BRANO DEL DOCUMENTO –
——

DISCERNERE

Uno sguardo profetico sugli eventi

La terra dannata e il patto con il diavolo per cacciare i francesi. Nel 179 gli haitiani s’accordarono con Satana. Leggenda e rivolta degli schiavi

New York. Anche questa volta Pat Robertson,
il televangelista più famoso d’America,
ha trovato una giustificazione all’ira
di Dio espressa sotto forma di terremoto
ad Haiti. Dopo l’11 settembre, il fondatore
della Christian Coalition aveva accusato
“pagani, abortisti, femministe, gay
e lesbiche e tutti quelli che hanno cercato
di laicizzare l’America” di aver contribuito
con i loro comportamenti peccaminosi
a irritare il Signore e quindi a far meritare
a New York gli attacchi islamisti del
2001 (successivamente s’è scusato). Qualcosa
del genere aveva detto anche dopo
l’uragano Katrina che ha colpito la città
creola di New Orleans. La negazione di
Dio, secondo Robertson, c’entra anche con
il terremoto di Haiti. Nell’edizione di martedì
del suo programma televisivo “The
700 Club”, visto quotidianamente da un
milione di persone, Robertson ha detto
che c’è una ragione storica a spiegare la
devastazione sismica di Haiti: nel 1791 i
suoi abitanti fecero un patto col diavolo
per liberarsi dall’oppressione francese e
da allora subiscono la maledizione di Dio.

——

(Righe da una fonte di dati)
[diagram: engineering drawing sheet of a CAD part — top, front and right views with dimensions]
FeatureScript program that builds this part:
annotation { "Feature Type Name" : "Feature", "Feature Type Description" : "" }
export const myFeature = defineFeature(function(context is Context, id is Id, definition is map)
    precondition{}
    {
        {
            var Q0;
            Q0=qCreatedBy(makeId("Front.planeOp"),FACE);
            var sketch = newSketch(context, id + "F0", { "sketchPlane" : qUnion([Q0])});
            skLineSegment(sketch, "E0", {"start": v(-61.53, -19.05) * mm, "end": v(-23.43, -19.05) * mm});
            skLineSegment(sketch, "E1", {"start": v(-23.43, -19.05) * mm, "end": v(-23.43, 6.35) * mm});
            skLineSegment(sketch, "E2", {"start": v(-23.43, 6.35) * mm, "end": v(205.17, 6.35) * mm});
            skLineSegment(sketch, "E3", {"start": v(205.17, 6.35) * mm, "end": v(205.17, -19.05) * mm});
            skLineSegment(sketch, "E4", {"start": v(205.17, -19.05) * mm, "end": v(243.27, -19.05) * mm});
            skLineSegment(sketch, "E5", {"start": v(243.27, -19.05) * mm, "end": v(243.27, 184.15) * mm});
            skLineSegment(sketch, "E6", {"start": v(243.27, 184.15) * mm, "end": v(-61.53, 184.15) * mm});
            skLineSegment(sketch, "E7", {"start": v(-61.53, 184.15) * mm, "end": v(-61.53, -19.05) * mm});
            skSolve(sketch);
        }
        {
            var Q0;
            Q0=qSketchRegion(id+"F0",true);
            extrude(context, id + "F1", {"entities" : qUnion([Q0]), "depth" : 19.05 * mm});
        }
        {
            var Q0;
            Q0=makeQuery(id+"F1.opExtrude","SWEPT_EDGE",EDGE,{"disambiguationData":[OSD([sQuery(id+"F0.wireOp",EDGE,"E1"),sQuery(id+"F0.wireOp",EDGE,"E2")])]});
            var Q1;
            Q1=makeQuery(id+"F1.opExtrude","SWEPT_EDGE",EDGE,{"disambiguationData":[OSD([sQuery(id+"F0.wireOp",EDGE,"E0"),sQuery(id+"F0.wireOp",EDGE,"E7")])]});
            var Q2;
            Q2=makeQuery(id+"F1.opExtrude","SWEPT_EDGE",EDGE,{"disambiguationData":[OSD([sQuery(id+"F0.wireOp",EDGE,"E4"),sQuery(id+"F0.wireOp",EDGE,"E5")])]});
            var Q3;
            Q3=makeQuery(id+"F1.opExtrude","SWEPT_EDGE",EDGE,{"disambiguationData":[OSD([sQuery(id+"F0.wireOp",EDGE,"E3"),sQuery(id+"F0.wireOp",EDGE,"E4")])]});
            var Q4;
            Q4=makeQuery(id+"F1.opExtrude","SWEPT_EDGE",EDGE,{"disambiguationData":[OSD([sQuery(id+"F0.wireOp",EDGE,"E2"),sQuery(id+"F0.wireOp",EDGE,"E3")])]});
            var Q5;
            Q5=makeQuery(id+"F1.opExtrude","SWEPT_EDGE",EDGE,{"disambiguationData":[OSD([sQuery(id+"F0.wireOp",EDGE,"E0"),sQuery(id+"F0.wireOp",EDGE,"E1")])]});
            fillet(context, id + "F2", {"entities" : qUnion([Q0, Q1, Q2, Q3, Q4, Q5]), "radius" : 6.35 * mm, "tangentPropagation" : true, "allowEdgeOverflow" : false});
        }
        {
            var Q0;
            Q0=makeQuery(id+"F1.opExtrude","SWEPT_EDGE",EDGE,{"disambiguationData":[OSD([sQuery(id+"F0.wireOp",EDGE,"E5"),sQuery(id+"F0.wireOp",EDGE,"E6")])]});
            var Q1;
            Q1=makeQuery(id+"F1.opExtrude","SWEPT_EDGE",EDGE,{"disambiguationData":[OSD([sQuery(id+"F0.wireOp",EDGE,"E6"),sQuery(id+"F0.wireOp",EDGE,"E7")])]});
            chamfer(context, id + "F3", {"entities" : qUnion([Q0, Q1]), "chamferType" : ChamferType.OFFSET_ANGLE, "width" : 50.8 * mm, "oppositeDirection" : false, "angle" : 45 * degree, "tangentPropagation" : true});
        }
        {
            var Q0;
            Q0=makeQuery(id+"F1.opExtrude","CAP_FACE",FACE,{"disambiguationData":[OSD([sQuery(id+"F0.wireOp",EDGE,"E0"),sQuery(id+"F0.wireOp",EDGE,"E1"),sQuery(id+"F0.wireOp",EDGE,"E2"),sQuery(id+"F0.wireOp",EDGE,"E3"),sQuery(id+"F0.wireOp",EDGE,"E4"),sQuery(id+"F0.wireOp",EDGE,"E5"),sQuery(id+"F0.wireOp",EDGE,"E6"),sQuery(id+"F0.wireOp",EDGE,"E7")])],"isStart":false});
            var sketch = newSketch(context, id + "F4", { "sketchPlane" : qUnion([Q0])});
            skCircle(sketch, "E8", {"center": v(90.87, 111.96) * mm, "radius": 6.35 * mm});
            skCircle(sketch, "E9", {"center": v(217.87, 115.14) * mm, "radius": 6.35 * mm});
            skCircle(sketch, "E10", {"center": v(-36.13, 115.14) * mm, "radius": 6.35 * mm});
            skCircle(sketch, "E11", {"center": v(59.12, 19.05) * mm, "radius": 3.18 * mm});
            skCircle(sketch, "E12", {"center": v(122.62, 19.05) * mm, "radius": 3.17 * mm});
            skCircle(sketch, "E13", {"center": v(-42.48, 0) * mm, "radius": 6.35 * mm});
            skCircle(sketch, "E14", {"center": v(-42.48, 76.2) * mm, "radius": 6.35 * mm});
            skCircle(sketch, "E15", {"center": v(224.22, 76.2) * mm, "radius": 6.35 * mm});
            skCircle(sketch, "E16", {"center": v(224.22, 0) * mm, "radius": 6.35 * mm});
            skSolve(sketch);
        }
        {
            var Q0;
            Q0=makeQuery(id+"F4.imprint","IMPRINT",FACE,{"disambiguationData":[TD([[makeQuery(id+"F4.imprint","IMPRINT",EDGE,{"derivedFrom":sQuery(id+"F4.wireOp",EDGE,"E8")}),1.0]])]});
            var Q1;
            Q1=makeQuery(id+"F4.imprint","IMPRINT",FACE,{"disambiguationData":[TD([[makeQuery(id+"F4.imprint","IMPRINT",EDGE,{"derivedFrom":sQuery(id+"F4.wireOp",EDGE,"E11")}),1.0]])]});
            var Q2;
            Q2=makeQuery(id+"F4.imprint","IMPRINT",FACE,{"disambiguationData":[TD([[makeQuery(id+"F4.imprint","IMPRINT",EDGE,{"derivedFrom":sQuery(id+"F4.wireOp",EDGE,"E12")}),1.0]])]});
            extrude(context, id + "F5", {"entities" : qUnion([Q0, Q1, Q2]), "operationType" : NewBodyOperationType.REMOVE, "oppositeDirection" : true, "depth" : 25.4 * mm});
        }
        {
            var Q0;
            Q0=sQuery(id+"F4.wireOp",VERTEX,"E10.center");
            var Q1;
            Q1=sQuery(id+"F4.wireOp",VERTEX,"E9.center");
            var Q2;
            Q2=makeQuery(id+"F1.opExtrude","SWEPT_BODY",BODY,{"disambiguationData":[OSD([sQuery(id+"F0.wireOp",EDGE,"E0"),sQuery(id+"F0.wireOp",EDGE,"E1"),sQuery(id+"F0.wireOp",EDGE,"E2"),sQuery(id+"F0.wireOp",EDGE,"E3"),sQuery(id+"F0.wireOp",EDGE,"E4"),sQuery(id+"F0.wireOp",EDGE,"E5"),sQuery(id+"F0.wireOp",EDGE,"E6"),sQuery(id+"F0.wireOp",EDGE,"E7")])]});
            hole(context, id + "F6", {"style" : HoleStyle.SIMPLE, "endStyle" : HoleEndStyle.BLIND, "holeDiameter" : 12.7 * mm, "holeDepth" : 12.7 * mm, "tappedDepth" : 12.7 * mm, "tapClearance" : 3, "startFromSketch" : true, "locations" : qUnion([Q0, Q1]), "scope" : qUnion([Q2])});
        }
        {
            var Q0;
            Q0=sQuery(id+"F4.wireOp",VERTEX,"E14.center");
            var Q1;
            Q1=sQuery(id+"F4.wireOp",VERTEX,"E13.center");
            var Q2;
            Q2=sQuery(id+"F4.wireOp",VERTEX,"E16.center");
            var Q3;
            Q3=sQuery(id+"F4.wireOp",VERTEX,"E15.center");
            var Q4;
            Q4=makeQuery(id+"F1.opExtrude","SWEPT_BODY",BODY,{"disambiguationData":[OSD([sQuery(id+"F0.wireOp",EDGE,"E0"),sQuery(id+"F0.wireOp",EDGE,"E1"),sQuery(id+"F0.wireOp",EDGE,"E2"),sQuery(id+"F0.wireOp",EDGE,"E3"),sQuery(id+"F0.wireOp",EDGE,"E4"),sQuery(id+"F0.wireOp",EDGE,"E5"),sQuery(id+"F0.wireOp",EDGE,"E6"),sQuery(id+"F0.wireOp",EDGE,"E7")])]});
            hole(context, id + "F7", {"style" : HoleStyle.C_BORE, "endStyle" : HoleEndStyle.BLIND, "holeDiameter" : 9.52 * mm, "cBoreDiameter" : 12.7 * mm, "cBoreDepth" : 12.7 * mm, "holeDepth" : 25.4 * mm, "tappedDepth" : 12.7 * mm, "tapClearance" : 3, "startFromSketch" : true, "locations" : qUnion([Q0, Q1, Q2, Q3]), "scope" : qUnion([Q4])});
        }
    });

——

OBIETTIVI –
**a.** Indica se le affermazioni seguenti concordano con il brano su Pat Robertson, rispondendo sì o no e citando le parole del testo che lo stabiliscono: (i) Robertson è il fondatore della Christian Coalition; (ii) il programma "The 700 Club" è seguito ogni giorno da dieci milioni di persone; (iii) Robertson non si è mai scusato per ciò che disse dopo l'11 settembre.
**b.** Riassumi in due frasi il brano su Pat Robertson.
**c.** Scrivi il seguito del brano su Pat Robertson e il terremoto di Haiti, a partire dall'ultima frase riportata.

LE RISPOSTE –
**a.**
(i) Sì: "il fondatore della Christian Coalition".
(ii) No: "visto quotidianamente da un milione di persone".
(iii) No: "successivamente s’è scusato".

**b.** Il televangelista Pat Robertson, fondatore della Christian Coalition, ha visto nel terremoto di Haiti un'espressione dell'ira di Dio, come aveva già fatto in modo simile dopo gli attacchi dell'11 settembre e dopo l'uragano Katrina. Nel suo programma "The 700 Club" ha sostenuto che nel 1791 gli haitiani fecero un patto col diavolo per liberarsi dall'oppressione francese e che da allora subiscono la maledizione di Dio.

**c.**
Da due secoli, storici, predicatori, missionari,
uomini religiosi e gente comune
credono a questo patto spirituale con Sa-
tana, malgrado non sia nemmeno sicuro
che la cerimonia in questione ci sia stata.
La leggenda dell’isola dannata di Dio ovviamente
è pura fantasia, ma continua a
circolare. Come spiegare, altrimenti, che
guerre, fame, disperazione e ora il terremoto
abbiano colpito soltanto la metà haitiana
dell’isola di Hispaniola e non quella
occupata dalla Repubblica dominicana timorata
di Dio? Non c’è altra ragione che il
diavolo, secondo Robertson: “L’isola di Hispaniola
è una sola. E’ divisa perfettamente
a metà. Da una parte c’è Haiti, dall’altra
la Repubblica dominicana. La Repubblica
dominicana è ricca, in salute, un
paradiso delle vacanze. Haiti è in una situazione
di povertà disperata. Eppure è la
stessa isola”.
La tesi di Robertson è costruita intorno
all’avvio della rivolta indipendentista degli
schiavi haitiani alla fine del Settecento.
L’isola era stata spagnola e poi francese.
Gli indigeni erano stati convertiti al
cattolicesimo con la forza e sostituiti come
manovalanza dagli schiavi arrivati
dall’Africa. Nel 1791 è cominciata la rivolta
degli schiavi, terminata con la vittoria,
unico caso al mondo in cui un movimento
rivoluzionario di schiavi sia riuscito
a sconfiggere i loro proprietari, il colonialismo
e anche a costruire un nuovo
paese indipendente.
Sarebbe cominciato tutto a Bois Caïman,
nell’agosto del 1791, grazie a una cerimonia
officiata dal prete vudu Dutty
Boukman, che ha ispirato gli haitiani alla
resistenza antifrancese e ancora adesso è
presente nello spirito degli isolani. “Saremo
tuoi servitori – avrebbero detto gli
haitiani al diavolo – se ci aiuterai a liberarci
dai francesi”. La risposta del diavolo,
secondo Robertson, è stata “ok, ci sto”.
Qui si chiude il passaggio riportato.